Im Hinblick darauf, dass durch das Verhalten des Berufungswerbers der Baggerfahrer über einen doch erheblichen Zeitraum am Wegfahren gehindert wurde, ist der Unrechtsgehalt der gegenständlichen Übertretung durchaus als erheblich einzuschätzen. Unter Abwägung all dieser Umstände erscheint die von der Erstinstanz verhängte Strafe, welche den gesetzlichen Strafrahmen nur zu ca. 7 % ausschöpft, keineswegs überhöht. Sie entspricht auch den persönlichen Verhältnissen des Berufungswerbers, wobei die erstinstanzliche Einschätzung (monatliches Einkommen von 1.100 Euro bei durchschnittlichem Vermögen und keinen Sorgepflichten) zugrunde gelegt wird, weil der Berufungswerber dieser nicht widersprochen hat.

 

Gemäß § 21 Abs.1 VStG kann die Behörde ohne weiteres Verfahren von der Verhängung einer Strafe absehen, wenn das Verschulden des Beschuldigten geringfügig ist und die Folgen der Übertretung unbedeutend sind.

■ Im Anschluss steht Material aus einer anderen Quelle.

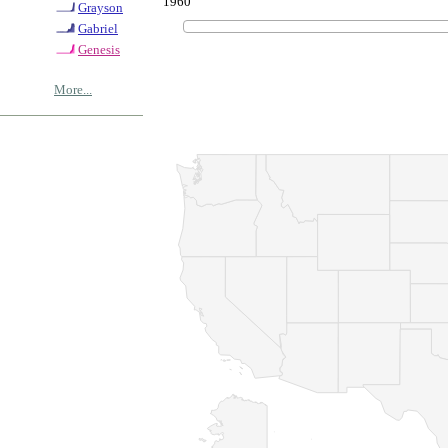
1960
Grayson
Gabriel
Genesis
More...
© Copyrig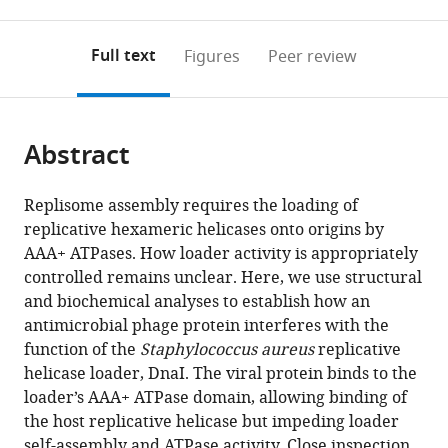
0
to
as
annotations
download
PDF)
(links
Open citations
on
the
Full text
Figures
Peer review
to
this
article,
Mendeley
open
page).
or
the
parts
citations
Abstract
of
Cite
from
the
this
this
article,
article
Replisome assembly requires the loading of
article
in
(links
replicative hexameric helicases onto origins by
Iris
in
various
to
AAA+ ATPases. How loader activity is appropriately
V
various
formats.
download
controlled remains unclear. Here, we use structural
Hood
online
the
and biochemical analyses to establish how an
James
reference
citations
antimicrobial phage protein interferes with the
M
manager
from
function of the
Staphylococcus aureus
replicative
Berger
services)
this
helicase loader, DnaI. The viral protein binds to the
(2016)
article
loader’s AAA+ ATPase domain, allowing binding of
Viral
in
the host replicative helicase but impeding loader
hijacking
formats
self-assembly and ATPase activity. Close inspection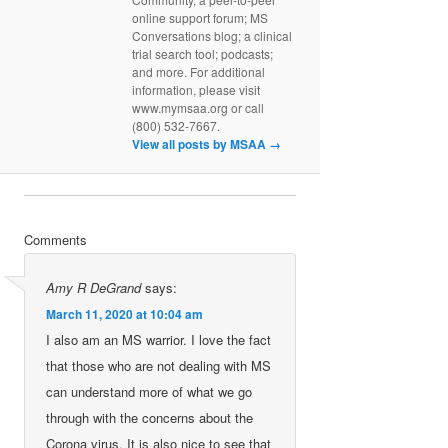
online support forum; MS
Conversations blog; a clinical
trial search tool; podcasts;
and more. For additional
information, please visit
www.mymsaa.org or call
(800) 532-7667.
View all posts by MSAA
→
Comments
Amy R DeGrand
says:
March 11, 2020 at 10:04 am
I also am an MS warrior. I love the fact
that those who are not dealing with MS
can understand more of what we go
through with the concerns about the
Corona virus. It is also nice to see that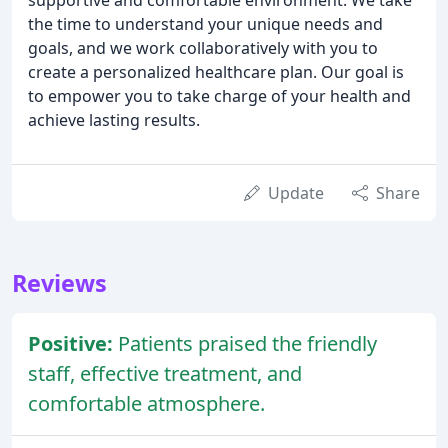
the time to understand your unique needs and
goals, and we work collaboratively with you to
create a personalized healthcare plan. Our goal is
to empower you to take charge of your health and
achieve lasting results.
Update
Share
Reviews
Positive:
Patients praised the friendly
staff, effective treatment, and
comfortable atmosphere.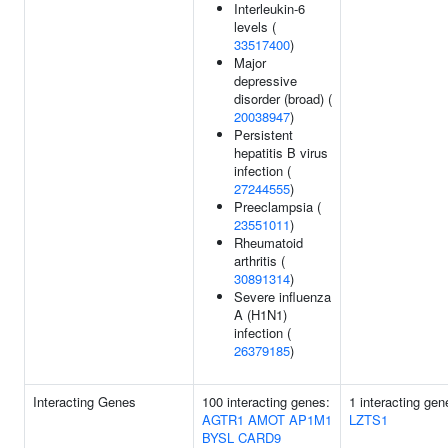
Interleukin-6
levels (
33517400
)
Major
depressive
disorder (broad) (
20038947
)
Persistent
hepatitis B virus
infection (
27244555
)
Preeclampsia (
23551011
)
Rheumatoid
arthritis (
30891314
)
Severe influenza
A (H1N1)
infection (
26379185
)
Interacting Genes
100 interacting genes:
1 interacting gen
AGTR1
AMOT
AP1M1
LZTS1
BYSL
CARD9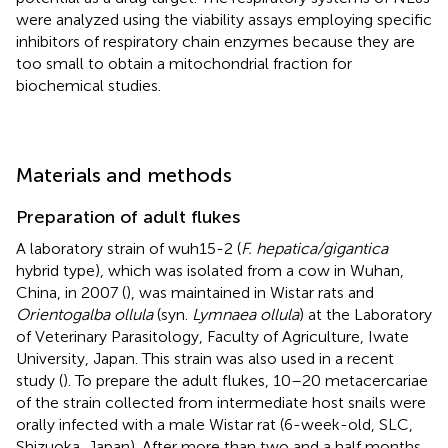
were analyzed using the viability assays employing specific
inhibitors of respiratory chain enzymes because they are
too small to obtain a mitochondrial fraction for
biochemical studies.
Materials and methods
Preparation of adult flukes
A laboratory strain of wuh15-2 (
F. hepatica/gigantica
hybrid type), which was isolated from a cow in Wuhan,
China, in 2007 (
), was maintained in Wistar rats and
Orientogalba ollula
(syn.
Lymnaea ollula
) at the Laboratory
of Veterinary Parasitology, Faculty of Agriculture, Iwate
University, Japan. This strain was also used in a recent
study (
). To prepare the adult flukes, 10–20 metacercariae
of the strain collected from intermediate host snails were
orally infected with a male Wistar rat (6-week-old, SLC,
Shizuoka, Japan). After more than two and a half months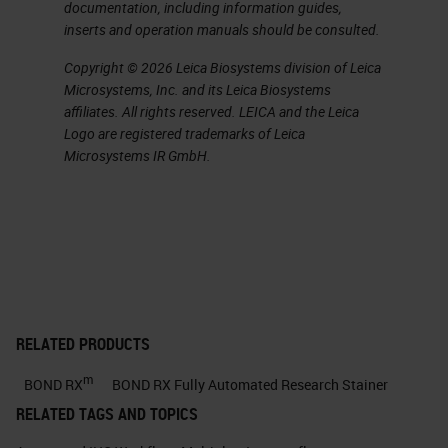
documentation, including information guides,
targeted treatment.
inserts and operation manuals should be consulted.
Copyright © 2026 Leica Biosystems division of Leica
The Underlying Biology of the
Microsystems, Inc. and its Leica Biosystems
Tumor Microenvironment is
affiliates. All rights reserved. LEICA and the Leica
Complex
Logo are registered trademarks of Leica
Microsystems IR GmbH.
To help understand why we may
have responders and non-
responders, we must first
acknowledge that the biology and
composition of the tumor
microenvironment is very complex.
RELATED PRODUCTS
There are several specialized cell
m
BOND RX
BOND RX Fully Automated Research Stainer
types, including immune mediated
RELATED TAGS AND TOPICS
cells such as macrophages and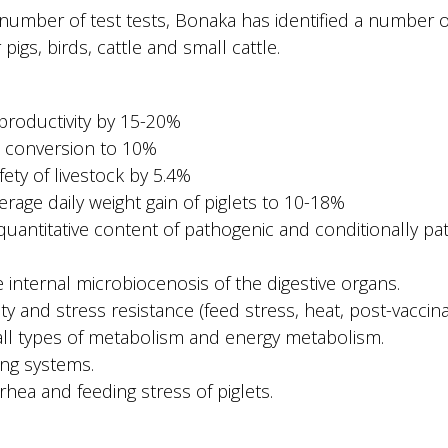
 number of test tests, Bonaka has identified a number o
 pigs, birds, cattle and small cattle.
 productivity by 15-20%
d conversion to 10%
fety of livestock by 5.4%
verage daily weight gain of piglets to 10-18%
quantitative content of pathogenic and conditionally pa
he internal microbiocenosis of the digestive organs.
y and stress resistance (feed stress, heat, post-vaccina
 all types of metabolism and energy metabolism.
ting systems.
rhea and feeding stress of piglets.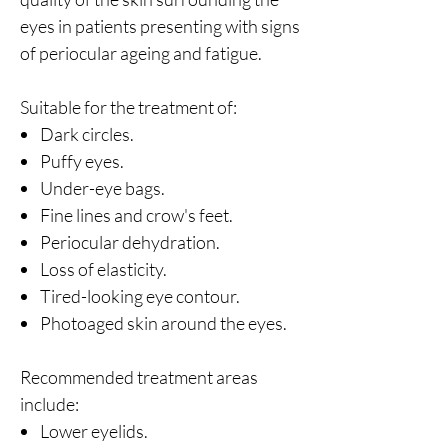
eyes in patients presenting with signs
of periocular ageing and fatigue.
Suitable for the treatment of:
Dark circles.
Puffy eyes.
Under-eye bags.
Fine lines and crow's feet.
Periocular dehydration.
Loss of elasticity.
Tired-looking eye contour.
Photoaged skin around the eyes.
Recommended treatment areas
include:
Lower eyelids.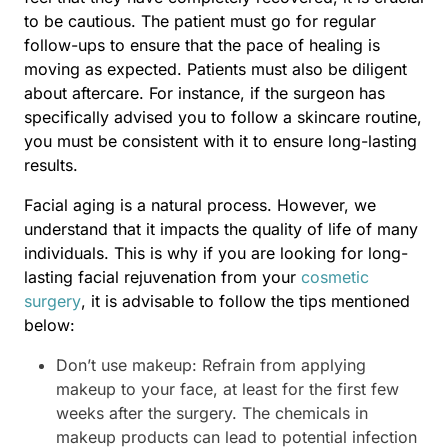
to be cautious. The patient must go for regular
follow-ups to ensure that the pace of healing is
moving as expected. Patients must also be diligent
about aftercare. For instance, if the surgeon has
specifically advised you to follow a skincare routine,
you must be consistent with it to ensure long-lasting
results.
Facial aging is a natural process. However, we
understand that it impacts the quality of life of many
individuals. This is why if you are looking for long-
lasting facial rejuvenation from your
cosmetic
surgery
, it is advisable to follow the tips mentioned
below:
Don’t use makeup: Refrain from applying
makeup to your face, at least for the first few
weeks after the surgery. The chemicals in
makeup products can lead to potential infection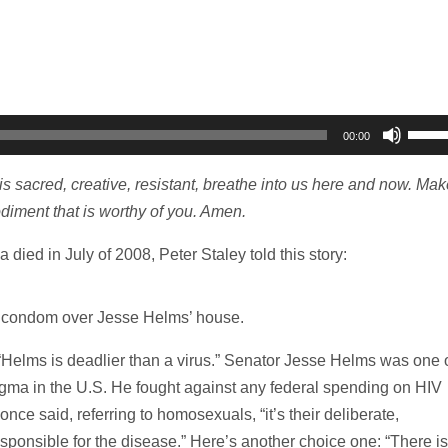
Use
00:00
Up/D
Arro
t is sacred, creative, resistant, breathe into us here and now. Mak
keys
iment that is worthy of you. Amen.
to
ied in July of 2008, Peter Staley told this story:
incre
or
decr
t condom over Jesse Helms’ house.
volum
elms is deadlier than a virus.” Senator Jesse Helms was one 
tigma in the U.S. He fought against any federal spending on HIV
nce said, referring to homosexuals, “it’s their deliberate,
responsible for the disease.” Here’s another choice one: “There is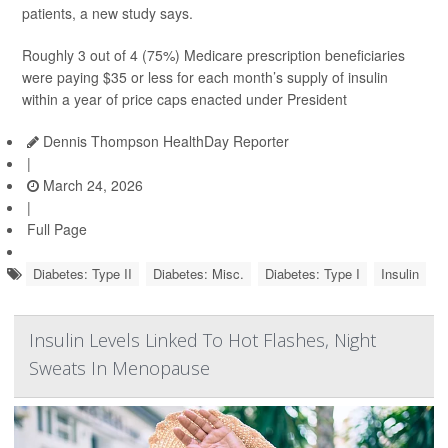
patients, a new study says.
Roughly 3 out of 4 (75%) Medicare prescription beneficiaries
were paying $35 or less for each month’s supply of insulin
within a year of price caps enacted under President
Dennis Thompson HealthDay Reporter
|
March 24, 2026
|
Full Page
Diabetes: Type II
Diabetes: Misc.
Diabetes: Type I
Insulin
Insulin Levels Linked To Hot Flashes, Night
Sweats In Menopause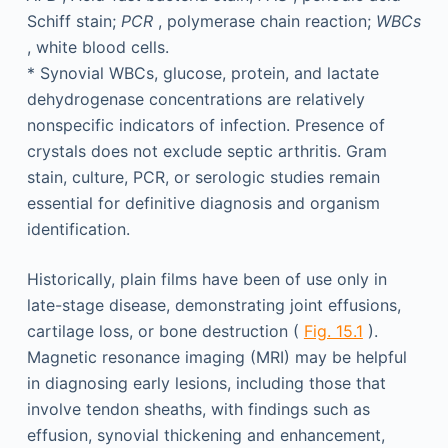
Schiff stain;
PCR
, polymerase chain reaction;
WBCs
, white blood cells.
*
Synovial WBCs, glucose, protein, and lactate
dehydrogenase concentrations are relatively
nonspecific indicators of infection. Presence of
crystals does not exclude septic arthritis. Gram
stain, culture, PCR, or serologic studies remain
essential for definitive diagnosis and organism
identification.
Historically, plain films have been of use only in
late-stage disease, demonstrating joint effusions,
cartilage loss, or bone destruction (
Fig. 15.1
).
Magnetic resonance imaging (MRI) may be helpful
in diagnosing early lesions, including those that
involve tendon sheaths, with findings such as
effusion, synovial thickening and enhancement,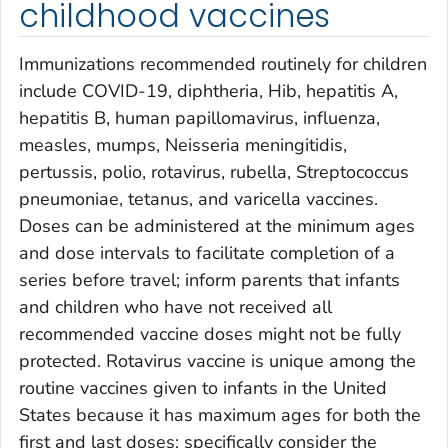
childhood vaccines
Immunizations recommended routinely for children
include COVID-19, diphtheria, Hib, hepatitis A,
hepatitis B, human papillomavirus, influenza,
measles, mumps,
Neisseria
meningitidis
,
pertussis, polio, rotavirus, rubella,
Streptococcus
pneumoniae
, tetanus, and varicella vaccines.
Doses can be administered at the minimum ages
and dose intervals to facilitate completion of a
series before travel; inform parents that infants
and children who have not received all
recommended vaccine doses might not be fully
protected. Rotavirus vaccine is unique among the
routine vaccines given to infants in the United
States because it has maximum ages for both the
first and last doses; specifically consider the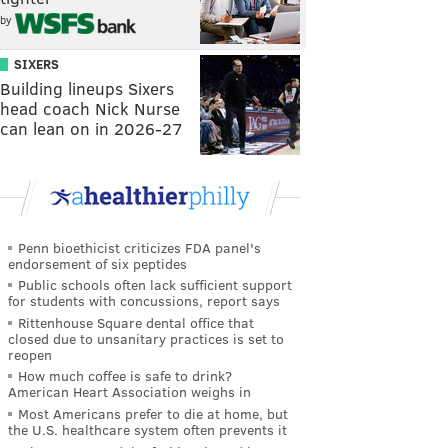
by
SIXERS
Building lineups Sixers
head coach Nick Nurse
can lean on in 2026-27
Penn bioethicist criticizes FDA panel's
endorsement of six peptides
Public schools often lack sufficient support
for students with concussions, report says
Rittenhouse Square dental office that
closed due to unsanitary practices is set to
reopen
How much coffee is safe to drink?
American Heart Association weighs in
Most Americans prefer to die at home, but
the U.S. healthcare system often prevents it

Sie kann den Beschuldigten jedoch gleichzeitig unter Hinweis auf die Rechtswidrigkeit seines Verhaltens mit Bescheid ermahnen, sofern dies erforderlich ist, um den Beschuldigten von weiteren strafbaren Handlungen gleicher Art abzuhalten. Im gegenständlichen Fall wurde der Baggerfahrer am Wegfahren gehindert, sodass nicht von bloß unbedeutenden Folgen gesprochen werden kann. § 21 VStG kann daher nicht angewendet werden.

 

Zu II.:

Die Entscheidung über die Kosten stützt sich auf die im Spruch angeführten gesetzlichen Bestimmungen.

 

 

Rechtsmittelbelehrung:

Gegen diesen Bescheid ist kein ordentliches Rechtsmittel zulässig.

 

 

Hinweis:

Gegen diesen Bescheid kann innerhalb von sechs Wochen ab seiner Zustellung Beschwerde an den Verfassungsgerichtshof und/oder an den Verwaltungsgerichtshof erhoben werden; diese muss – von gesetzlichen Ausnahmen abgesehen – jeweils von einer bevollmächtigten Rechtsanwältin oder einem bevollmächtigten Rechtsanwalt eingebracht werden. Für jede dieser Beschwerden ist eine Eingabegebühr von 220 Euro zu entrichten.